Sunday, December 1, 2013

throwing up yellowtree on paper.

December 1.

Total words written in the month of November = 50,072.

Total words currently written in Yellowtree = 80,923.

I guess you could say I just barely scraped by, 72 words over the minimum requirement, but it still counts as a victory in their books.

Here's why it counts as a victory in my books. I really could've cared less about the word count and the quantifiable progress I had to track throughout the month, statistical bars rising with each passing day. What mattered the most to me was getting myself into the habit of writing, in hopes that it would become something I make time for every day, whether or not I'm feeling 'inspired', whether or not I like my characters on that particular day.

In reality, I hated my characters for about half of the month. The beautiful, as well as agonizingly difficult part of National Novel Writing Month is that it forced me to just plow ahead, not looking back at what I had written and taking time to edit, but throwing up on the paper so I could look back at the end of the month and actually have something to edit.

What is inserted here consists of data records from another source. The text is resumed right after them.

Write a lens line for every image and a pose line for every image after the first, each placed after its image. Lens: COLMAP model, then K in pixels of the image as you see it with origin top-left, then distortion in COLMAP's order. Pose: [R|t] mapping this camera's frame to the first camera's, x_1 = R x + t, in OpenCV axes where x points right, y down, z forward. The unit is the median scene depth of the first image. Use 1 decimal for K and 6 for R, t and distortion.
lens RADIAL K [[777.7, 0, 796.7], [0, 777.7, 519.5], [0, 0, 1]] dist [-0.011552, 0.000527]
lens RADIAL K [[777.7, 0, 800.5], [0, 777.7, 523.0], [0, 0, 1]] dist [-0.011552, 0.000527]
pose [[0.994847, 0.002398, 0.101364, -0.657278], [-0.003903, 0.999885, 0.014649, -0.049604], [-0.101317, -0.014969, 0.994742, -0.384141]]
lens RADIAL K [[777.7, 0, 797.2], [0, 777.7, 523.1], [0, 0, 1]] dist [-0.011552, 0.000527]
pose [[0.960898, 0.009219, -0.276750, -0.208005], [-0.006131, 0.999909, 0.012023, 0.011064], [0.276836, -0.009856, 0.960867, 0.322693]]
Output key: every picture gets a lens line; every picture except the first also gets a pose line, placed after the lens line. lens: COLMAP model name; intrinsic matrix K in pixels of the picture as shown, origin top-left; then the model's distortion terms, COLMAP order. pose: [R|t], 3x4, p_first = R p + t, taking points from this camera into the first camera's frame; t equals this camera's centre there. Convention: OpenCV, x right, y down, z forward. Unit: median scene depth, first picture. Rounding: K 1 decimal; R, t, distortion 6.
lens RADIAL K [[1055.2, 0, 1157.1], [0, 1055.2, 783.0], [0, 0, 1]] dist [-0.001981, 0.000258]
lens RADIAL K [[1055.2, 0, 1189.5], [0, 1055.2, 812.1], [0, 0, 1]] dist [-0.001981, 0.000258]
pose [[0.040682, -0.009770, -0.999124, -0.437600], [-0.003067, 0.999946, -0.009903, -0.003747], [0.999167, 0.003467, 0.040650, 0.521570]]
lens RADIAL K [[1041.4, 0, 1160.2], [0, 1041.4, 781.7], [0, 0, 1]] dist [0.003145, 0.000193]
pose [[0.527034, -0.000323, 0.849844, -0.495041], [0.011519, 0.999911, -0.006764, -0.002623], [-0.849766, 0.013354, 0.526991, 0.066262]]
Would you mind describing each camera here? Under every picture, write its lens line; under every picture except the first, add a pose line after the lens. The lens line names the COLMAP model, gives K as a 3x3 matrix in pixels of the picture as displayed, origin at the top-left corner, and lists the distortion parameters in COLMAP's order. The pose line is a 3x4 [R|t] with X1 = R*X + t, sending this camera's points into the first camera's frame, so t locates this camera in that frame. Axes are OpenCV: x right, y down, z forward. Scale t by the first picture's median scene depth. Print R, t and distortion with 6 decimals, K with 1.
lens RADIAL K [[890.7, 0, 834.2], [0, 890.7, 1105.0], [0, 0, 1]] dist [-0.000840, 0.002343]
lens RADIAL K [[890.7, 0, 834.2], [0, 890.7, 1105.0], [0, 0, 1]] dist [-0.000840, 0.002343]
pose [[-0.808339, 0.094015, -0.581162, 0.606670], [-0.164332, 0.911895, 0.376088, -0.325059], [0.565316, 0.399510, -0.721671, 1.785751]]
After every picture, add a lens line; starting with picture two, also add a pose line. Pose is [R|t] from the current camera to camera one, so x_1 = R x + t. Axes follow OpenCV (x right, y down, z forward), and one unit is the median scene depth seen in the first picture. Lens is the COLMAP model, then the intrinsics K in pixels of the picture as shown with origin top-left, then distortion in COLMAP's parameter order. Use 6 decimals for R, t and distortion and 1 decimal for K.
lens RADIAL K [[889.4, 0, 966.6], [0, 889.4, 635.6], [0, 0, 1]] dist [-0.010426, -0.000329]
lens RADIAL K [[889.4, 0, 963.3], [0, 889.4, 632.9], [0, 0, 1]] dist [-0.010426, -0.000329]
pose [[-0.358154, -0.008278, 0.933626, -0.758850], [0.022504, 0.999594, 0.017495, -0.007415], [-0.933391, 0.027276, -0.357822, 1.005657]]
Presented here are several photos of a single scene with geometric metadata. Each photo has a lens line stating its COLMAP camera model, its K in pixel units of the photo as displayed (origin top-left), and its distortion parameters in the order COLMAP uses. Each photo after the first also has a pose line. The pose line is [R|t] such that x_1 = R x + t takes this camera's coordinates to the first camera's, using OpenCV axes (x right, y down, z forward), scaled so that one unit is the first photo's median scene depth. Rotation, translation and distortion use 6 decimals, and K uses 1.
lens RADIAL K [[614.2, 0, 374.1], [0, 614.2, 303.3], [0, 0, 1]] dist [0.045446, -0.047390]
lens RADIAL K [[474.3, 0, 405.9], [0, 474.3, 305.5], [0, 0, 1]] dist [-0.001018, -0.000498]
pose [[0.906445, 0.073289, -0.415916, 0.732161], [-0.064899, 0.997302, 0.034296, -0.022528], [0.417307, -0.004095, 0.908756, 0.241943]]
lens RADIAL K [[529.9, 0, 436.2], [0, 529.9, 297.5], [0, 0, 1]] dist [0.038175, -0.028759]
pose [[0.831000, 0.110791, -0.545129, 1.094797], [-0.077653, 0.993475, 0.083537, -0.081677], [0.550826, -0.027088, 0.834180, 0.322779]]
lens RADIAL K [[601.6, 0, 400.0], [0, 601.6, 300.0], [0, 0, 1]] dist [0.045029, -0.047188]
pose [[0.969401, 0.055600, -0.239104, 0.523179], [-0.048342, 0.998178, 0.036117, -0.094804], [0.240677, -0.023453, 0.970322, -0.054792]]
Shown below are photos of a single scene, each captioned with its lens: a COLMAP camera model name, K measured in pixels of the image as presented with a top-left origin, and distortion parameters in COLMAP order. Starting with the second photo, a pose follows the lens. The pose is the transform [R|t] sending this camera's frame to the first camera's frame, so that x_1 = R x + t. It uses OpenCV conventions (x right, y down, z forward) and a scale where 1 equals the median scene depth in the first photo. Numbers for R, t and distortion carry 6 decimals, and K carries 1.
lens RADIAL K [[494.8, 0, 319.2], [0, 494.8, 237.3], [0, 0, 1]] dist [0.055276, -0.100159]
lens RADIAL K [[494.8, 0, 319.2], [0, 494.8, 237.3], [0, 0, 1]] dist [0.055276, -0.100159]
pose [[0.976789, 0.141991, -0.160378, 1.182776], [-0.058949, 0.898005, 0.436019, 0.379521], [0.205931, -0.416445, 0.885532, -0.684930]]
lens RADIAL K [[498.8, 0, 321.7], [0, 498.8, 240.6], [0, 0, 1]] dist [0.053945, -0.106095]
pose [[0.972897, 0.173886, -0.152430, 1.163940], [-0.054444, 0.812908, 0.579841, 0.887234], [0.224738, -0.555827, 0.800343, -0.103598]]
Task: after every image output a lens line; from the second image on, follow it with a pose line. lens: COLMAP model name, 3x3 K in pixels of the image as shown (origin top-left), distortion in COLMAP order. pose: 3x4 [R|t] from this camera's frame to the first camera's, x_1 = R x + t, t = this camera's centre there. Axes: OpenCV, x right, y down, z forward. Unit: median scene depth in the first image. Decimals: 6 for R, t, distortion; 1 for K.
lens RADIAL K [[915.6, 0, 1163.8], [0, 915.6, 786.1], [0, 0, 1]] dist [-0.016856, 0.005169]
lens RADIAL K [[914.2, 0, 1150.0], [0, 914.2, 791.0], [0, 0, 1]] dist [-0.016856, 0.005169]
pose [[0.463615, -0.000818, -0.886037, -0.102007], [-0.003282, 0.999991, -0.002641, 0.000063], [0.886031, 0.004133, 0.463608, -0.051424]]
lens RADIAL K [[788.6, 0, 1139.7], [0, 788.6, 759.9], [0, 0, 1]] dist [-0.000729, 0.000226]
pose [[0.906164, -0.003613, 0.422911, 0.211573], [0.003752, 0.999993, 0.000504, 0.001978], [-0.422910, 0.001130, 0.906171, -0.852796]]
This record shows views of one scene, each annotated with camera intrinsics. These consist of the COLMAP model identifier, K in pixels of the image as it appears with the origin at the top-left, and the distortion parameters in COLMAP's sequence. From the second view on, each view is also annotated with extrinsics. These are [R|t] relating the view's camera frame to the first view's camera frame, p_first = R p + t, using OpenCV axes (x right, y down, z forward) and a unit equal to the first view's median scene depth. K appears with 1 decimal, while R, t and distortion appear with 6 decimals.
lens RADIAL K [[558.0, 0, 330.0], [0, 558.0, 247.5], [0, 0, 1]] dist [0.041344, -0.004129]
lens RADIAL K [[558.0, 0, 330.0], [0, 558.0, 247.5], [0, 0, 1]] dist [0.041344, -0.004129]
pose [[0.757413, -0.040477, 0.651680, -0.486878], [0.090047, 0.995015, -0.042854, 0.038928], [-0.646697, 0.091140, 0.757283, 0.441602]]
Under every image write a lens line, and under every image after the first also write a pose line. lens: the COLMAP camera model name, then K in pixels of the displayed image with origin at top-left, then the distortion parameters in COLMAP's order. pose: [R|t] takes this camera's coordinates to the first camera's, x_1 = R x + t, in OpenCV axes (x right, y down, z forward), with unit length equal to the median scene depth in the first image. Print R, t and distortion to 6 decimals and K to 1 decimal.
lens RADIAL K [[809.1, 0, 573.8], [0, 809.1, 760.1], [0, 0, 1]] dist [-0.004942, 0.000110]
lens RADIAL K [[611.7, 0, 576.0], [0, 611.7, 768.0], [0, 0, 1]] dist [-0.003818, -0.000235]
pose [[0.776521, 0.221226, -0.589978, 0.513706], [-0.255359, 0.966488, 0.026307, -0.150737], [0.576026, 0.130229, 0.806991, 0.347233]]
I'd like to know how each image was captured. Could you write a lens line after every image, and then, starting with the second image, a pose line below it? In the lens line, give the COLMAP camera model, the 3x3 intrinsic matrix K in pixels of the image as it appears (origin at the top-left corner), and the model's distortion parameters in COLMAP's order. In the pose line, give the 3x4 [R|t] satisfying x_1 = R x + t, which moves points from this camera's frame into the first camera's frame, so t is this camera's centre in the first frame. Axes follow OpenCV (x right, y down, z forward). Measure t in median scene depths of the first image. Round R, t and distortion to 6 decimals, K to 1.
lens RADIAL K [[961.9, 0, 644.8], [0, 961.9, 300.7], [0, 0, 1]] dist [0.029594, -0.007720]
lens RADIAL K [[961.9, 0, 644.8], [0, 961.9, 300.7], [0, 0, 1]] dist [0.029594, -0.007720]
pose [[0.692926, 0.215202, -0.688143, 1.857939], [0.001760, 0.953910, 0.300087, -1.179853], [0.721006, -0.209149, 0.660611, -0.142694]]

Now, I'm still not finished with Yellowtree. I still have quite a bit left to write, and I made it my next goal to finish the rough draft by the end of the January, giving me 62 more days to throw the rest of it up. But thanks to National Novel Writing Month, I know the fallacy of waiting to write until I get a good idea, of holding off because I'm not feeling in the mood, or any of the other cardboard excuses we authors like to come up with to procrastinate. For I have sat at the computer for hours now, feeling completely uninspired and telling myself over and over again that I'm writing crap, it's better to just give up and delete it.

Don't hit backspace.

Not yet, not now. For that is writing. It's the nitty gritty, day-to-day clicks of the keyboard that feel like they're echoing into space, but somehow manage to forge a path in the wilderness when it's dark and I can't see what's in front of me. It's bringing human beings to life when your words feel dead and it's 2 AM. It's the small victory of finding that one perfect sentence in the midst of pages and pages of nonsense. It's hard work and sweat, all while lying down in bed, computer in your lap. It's not glamorous or glitzy, not New York Times bestseller lists and Harry Potter success. It has the potential to become all of that, but only after the hard stuff, only once your brain is mentally exhausted and you start seeing words in the grass.

NaNoWriMo wasn't some breezy blast where I got to accomplish my dreams and earn the right to brag about being an author. Actually, for a lot of the time, it wasn't even that fun. But that's what gives me hope that I'm maturing as an author, the fact that it was somehow still so wildly exhilarating and addictive, the fact that I wanted to keep going even when I hated my book and wanted to make my characters strangle each other so I wouldn't have to keep writing about them. Because deep down, it wasn't a hate of writing that was driving any of it - it was a love of it.

And that, my friends, is how I know it's worth it, and why I'm so crazy passionate about finishing Yellowtree.